Students who worked with the Philadelphia-based performers while they were on campus in late January, conducting workshops and producing three shows of Wide Awake: A Civil War Cabaret, say the experience was truly one-of-a-kind.
“It was my first time working in a truly collaborative environment where everyone was involved in the decision making progress. It was great to see how everyone’s ideas were explored and chosen or discarded. I learned a lot about devised theater, also about reaching out and stepping out of comfort zones in order to reach audiences and performers. Bringing this work not only to Chestertown but to Washington College made people think outside of the box. When they visited classes, I believe they had more of an impact on the students than they know; it was refreshing to see this positive energy between theater, history and pop culture, how they work together, and what can be accomplished.”

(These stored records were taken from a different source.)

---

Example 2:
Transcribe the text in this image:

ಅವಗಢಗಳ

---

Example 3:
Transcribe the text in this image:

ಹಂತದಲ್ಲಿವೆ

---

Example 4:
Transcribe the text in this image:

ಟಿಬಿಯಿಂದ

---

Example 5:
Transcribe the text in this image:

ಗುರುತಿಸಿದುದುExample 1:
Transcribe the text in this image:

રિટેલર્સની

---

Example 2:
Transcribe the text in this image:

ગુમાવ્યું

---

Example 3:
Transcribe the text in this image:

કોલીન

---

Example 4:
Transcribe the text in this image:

—Phaedra Scott ’14, Drama and History majors
Assistant stage manager to Bearded Ladies Stage Manager Bayla Rubin
“The Beards are wonderful. I’ve been quoted as saying the show was a ‘religious experience.’ It was like nothing I’ve ever seen before or expected, and I loved every second of their company and work. I would love to work with them again! I can’t wait to see them again in Philadelphia. It is so valuable having a working theater group on campus; it really showed us all not only what you can do with a theater education professionally, but also introduced us to different ways to make art. And to make people laugh.”
—Nicole Capobianco ’16, Drama major
Departmental Costume Shop Manager who worked closely with the Bearded Ladies’ costumer Rebecca Kanach and her assistant Fritz McGlynn.
“Their process of devised theater challenged my script-based understanding of drama and inspired me to tell stories in new ways. Working alongside these enormously generous professionals, we learned to manipulate site and script in order to communicate exciting ideas. Having a working theater company visit the campus reaffirmed my ambition to pursue theater as a career. I witnessed firsthand the passion and professionalism crucial to producing a theatrical piece like Wide Awake. I heard the campus buzzing with talk of musical outbursts, ten-foot-tall hoop skirts, and the general upheaval of history as we think we know it. The Bearded Ladies reminded me that theater can form new perspectives as well as entertain. I am thankful that such a provocative and high-energy group visited our campus and am currently negotiating an internship with the Bearded Ladies for this summer.”
—Valerie Dunn ’15, Drama and English majors, creative writing minor
Worked on set construction and deconstruction, as well as workshops and dramaturgy with the Bearded Ladies on her own senior thesis.
The Bearded Ladies performed Thursday, Friday and Saturday evenings
“I learned a lot about the effects that can created through shadows and how amazing effects can be made through use of an overhead projector. The best part of the Bearded Ladies’ residency was that they brought a different type of theater to the text-based theater major we have at Washington College. They work in devised theater, which does not rely as primarily on the text and is motivated more by collective artistic decisions. It is sometimes limiting to focus so much on a text-based performance method and the Bearded Ladies’ allowed me to see outside of the style so prevalent at Washington College.”
—Patrick Derrickson ’15 Drama and Philosophy majors
Events manager for the Gibson Theatre who worked as assistant to the puppeteer for the Bearded Ladies.